• [Provided passage]:
Things I don't remember: it being crowded, though it must have been with six Stricklans living there; it being hot, though it must have been because I doubt there was air conditioning; lots of dishwashing, though my parents must have done because I doubt there was a dishwasher. Those are my main housing concerns these days, by the way, until I remember they really don't matter an extreme amount in the long run if even I and my elephant of a memory can't remember anything about them.

My Calvin boy has the craziest memory I've ever witnessed. I hope he will stay that way and come across pictures of our little house and say that he remembers the crazy blue shag carpet before we ripped it up, and the day we got our new toilet because he kicked the lid off the old one, which ricocheted off the wall and smashed the bowl.

Sunday, September 14, 2014

hard times

On February 26, 1922, Hannah wrote in her book, "Oh yes I must not forget Ostlin came in early Friday morning to tell us a boy come to their house. All getting along fine. That is our 13th grand child good luck to him." Sadly, all were not fine after all, and the mother, Mary Marinda Johnson Hanson, died on March 4th, just a week later from complications (probably blood poisoning, guessed Hannah).

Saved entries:
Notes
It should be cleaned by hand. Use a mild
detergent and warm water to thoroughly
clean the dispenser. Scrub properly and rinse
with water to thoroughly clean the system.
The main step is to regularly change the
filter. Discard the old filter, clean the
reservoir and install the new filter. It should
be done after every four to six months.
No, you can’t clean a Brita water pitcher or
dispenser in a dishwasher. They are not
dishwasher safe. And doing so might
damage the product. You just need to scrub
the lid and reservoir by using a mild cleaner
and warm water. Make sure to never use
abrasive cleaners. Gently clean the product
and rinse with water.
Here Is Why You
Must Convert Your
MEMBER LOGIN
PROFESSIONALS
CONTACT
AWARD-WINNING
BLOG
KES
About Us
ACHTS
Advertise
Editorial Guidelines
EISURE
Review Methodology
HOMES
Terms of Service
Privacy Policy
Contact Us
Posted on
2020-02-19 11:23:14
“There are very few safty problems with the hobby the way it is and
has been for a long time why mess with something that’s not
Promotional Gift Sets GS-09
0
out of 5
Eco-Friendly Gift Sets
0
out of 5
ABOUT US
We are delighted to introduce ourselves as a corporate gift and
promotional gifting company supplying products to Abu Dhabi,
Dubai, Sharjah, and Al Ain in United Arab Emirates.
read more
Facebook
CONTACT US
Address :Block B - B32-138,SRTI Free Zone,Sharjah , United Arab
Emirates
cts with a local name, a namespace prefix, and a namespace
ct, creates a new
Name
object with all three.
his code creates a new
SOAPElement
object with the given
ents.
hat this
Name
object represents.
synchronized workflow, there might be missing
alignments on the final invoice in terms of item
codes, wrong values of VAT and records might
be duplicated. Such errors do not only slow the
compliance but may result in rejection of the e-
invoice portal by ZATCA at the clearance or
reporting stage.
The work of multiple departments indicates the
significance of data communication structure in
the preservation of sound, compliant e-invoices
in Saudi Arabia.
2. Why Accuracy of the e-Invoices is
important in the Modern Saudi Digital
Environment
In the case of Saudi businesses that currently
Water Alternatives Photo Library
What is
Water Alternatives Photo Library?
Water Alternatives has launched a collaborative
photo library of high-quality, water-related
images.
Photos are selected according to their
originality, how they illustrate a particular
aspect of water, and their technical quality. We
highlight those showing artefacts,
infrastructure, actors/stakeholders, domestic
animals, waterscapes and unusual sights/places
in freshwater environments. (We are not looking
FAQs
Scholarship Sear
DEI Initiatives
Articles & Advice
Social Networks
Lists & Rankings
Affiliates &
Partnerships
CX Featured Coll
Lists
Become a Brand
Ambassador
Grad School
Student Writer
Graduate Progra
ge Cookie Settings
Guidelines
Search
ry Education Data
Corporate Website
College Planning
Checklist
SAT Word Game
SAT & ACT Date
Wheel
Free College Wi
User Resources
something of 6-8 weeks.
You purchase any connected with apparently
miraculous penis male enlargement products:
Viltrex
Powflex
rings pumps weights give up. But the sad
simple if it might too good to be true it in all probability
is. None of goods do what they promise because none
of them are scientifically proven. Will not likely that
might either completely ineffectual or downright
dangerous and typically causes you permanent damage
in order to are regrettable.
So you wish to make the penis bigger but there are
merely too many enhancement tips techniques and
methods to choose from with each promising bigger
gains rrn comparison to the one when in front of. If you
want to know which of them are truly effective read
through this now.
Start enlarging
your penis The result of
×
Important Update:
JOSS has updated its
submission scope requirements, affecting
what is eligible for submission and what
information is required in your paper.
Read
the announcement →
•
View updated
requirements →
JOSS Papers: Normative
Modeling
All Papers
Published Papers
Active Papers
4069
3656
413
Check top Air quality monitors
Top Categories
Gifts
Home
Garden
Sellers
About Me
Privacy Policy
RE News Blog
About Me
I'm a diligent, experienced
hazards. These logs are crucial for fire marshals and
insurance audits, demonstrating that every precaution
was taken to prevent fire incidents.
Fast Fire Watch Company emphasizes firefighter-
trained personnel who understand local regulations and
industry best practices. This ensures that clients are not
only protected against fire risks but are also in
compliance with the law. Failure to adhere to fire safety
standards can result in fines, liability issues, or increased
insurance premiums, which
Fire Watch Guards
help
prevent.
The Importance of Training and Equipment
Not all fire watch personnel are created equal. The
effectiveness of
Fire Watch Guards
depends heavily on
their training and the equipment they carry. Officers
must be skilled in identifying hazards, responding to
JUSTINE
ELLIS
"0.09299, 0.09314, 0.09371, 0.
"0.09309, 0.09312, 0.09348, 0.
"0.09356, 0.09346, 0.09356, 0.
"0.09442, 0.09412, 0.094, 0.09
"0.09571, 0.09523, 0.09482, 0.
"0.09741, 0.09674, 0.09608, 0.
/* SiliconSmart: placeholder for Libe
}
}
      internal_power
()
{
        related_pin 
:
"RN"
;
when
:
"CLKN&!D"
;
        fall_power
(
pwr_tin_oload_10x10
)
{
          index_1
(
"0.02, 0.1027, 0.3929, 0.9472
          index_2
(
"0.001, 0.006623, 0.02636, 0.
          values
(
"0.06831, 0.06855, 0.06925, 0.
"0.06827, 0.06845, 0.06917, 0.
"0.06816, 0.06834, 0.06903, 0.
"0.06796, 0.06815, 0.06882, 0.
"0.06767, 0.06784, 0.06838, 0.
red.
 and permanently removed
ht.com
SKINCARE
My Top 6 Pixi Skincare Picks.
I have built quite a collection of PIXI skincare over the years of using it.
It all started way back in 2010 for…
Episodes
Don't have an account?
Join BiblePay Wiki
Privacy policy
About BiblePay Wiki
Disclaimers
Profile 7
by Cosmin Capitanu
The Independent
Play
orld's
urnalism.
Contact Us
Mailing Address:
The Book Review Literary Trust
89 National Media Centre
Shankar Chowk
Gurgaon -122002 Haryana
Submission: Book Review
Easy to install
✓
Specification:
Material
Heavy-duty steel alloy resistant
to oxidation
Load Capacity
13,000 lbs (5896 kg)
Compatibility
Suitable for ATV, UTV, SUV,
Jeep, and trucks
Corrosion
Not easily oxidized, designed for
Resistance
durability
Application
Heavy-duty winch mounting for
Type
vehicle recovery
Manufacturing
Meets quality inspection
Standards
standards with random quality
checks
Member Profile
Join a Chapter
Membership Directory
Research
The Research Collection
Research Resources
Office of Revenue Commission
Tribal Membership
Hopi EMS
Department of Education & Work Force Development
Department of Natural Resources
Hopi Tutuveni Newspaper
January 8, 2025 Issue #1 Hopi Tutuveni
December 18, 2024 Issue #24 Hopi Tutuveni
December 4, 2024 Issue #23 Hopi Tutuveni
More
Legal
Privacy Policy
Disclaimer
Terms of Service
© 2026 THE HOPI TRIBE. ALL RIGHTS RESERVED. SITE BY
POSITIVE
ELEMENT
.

• [Study questions]:
1. Print the blog passage from "Things I don't" up to and including "smashed the bowl.", word for word.
2. Output the saved entries verbatim from their first line up to and including the line with "We are delighted".

• [Answers to this exercise]:
1.
Things I don't remember: it being crowded, though it must have been with six Stricklans living there; it being hot, though it must have been because I doubt there was air conditioning; lots of dishwashing, though my parents must have done because I doubt there was a dishwasher. Those are my main housing concerns these days, by the way, until I remember they really don't matter an extreme amount in the long run if even I and my elephant of a memory can't remember anything about them.

My Calvin boy has the craziest memory I've ever witnessed. I hope he will stay that way and come across pictures of our little house and say that he remembers the crazy blue shag carpet before we ripped it up, and the day we got our new toilet because he kicked the lid off the old one, which ricocheted off the wall and smashed the bowl.

2.
Notes
It should be cleaned by hand. Use a mild
detergent and warm water to thoroughly
clean the dispenser. Scrub properly and rinse
with water to thoroughly clean the system.
The main step is to regularly change the
filter. Discard the old filter, clean the
reservoir and install the new filter. It should
be done after every four to six months.
No, you can’t clean a Brita water pitcher or
dispenser in a dishwasher. They are not
dishwasher safe. And doing so might
damage the product. You just need to scrub
the lid and reservoir by using a mild cleaner
and warm water. Make sure to never use
abrasive cleaners. Gently clean the product
and rinse with water.
Here Is Why You
Must Convert Your
MEMBER LOGIN
PROFESSIONALS
CONTACT
AWARD-WINNING
BLOG
KES
About Us
ACHTS
Advertise
Editorial Guidelines
EISURE
Review Methodology
HOMES
Terms of Service
Privacy Policy
Contact Us
Posted on
2020-02-19 11:23:14
“There are very few safty problems with the hobby the way it is and
has been for a long time why mess with something that’s not
Promotional Gift Sets GS-09
0
out of 5
Eco-Friendly Gift Sets
0
out of 5
ABOUT US
We are delighted to introduce ourselves as a corporate gift and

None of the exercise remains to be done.